The tension with Turkey fueled by the arrest of two Greek soldiers almost three weeks ago and the incendiary rhetoric coming out of Ankara has raised concerns in the government that the two countries are heading for a protracted crisis, and that Washington and Brussels can only do so much to intervene.
Despite keeping lines of communication with Ankara open through correspondence between the heads of the two countries’ militaries, Athens fears that Ankara is intent on escalating tensions further.
A case in point is the lack of information regarding the fate of the two soldiers who are being held in Turkey on charges they entered a prohibited military zone. Greece fears that Turkey is deliberately slowing the pace of the legal procedure so that it can use their release as a bargaining chip and force the government into negotiations over other issues as well.
Analysts say that Turkey’s demeanor has convinced Athens, Washington, Brussels and other EU capitals, that Turkey is resorting to a strategy that includes the arrest of people as a means of blackmail, especially of Western countries.
The case of the two soldiers and Turkey’s stance were part of the discussions last week between US Assistant Secretary of State for European and Eurasian Affairs Wes Mitchell and Defense Minister Panos Kammenos, and other Greek officials.

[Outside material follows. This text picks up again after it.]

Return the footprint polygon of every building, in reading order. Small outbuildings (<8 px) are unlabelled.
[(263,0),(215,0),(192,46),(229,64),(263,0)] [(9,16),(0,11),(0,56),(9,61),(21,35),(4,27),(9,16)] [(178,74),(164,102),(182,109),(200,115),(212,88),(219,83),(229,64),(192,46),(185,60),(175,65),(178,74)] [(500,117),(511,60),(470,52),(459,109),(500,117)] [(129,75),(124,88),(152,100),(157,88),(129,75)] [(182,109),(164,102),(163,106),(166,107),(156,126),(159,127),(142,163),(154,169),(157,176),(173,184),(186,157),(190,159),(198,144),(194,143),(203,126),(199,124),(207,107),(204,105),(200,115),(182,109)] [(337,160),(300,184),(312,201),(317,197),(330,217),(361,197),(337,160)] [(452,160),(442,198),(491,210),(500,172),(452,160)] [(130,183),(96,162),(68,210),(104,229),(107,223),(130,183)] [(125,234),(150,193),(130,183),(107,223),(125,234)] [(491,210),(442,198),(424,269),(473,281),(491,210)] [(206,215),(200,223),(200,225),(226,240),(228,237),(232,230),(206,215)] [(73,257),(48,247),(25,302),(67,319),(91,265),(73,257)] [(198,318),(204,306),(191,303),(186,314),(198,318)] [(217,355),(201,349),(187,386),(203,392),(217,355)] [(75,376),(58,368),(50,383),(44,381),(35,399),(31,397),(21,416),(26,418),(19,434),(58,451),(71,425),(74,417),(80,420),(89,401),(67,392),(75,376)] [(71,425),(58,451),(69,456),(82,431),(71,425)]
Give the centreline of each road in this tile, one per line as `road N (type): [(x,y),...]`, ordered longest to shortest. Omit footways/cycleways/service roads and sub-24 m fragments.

Washington has been dealing with a similar issue after the arrest in Turkey in October 2016 of US pastor Andrew Brunson, and his life conviction by a Turkish court last week.
With this in mind, Athens is well aware that Washington and the EU have very limited influence over Turkey to keep lines of communication open with Greece.
Despite Turkish statements to the contrary, the government fears the two soldiers could be used as a bargaining chip to force Greece into extraditing the eight Turkish servicemen who fled to Greece and sought political asylum after the abortive coup in Turkey almost two years ago.
According to Turkish news reports, the Supreme Court’s refusal to extradite the servicemen and others linked to a Turkish terror group suggests that Greece has become a refuge for terrorists. The Turkish government-affiliated Yeni Safak newspaper went as far as to liken Athens to Afrin in Syria.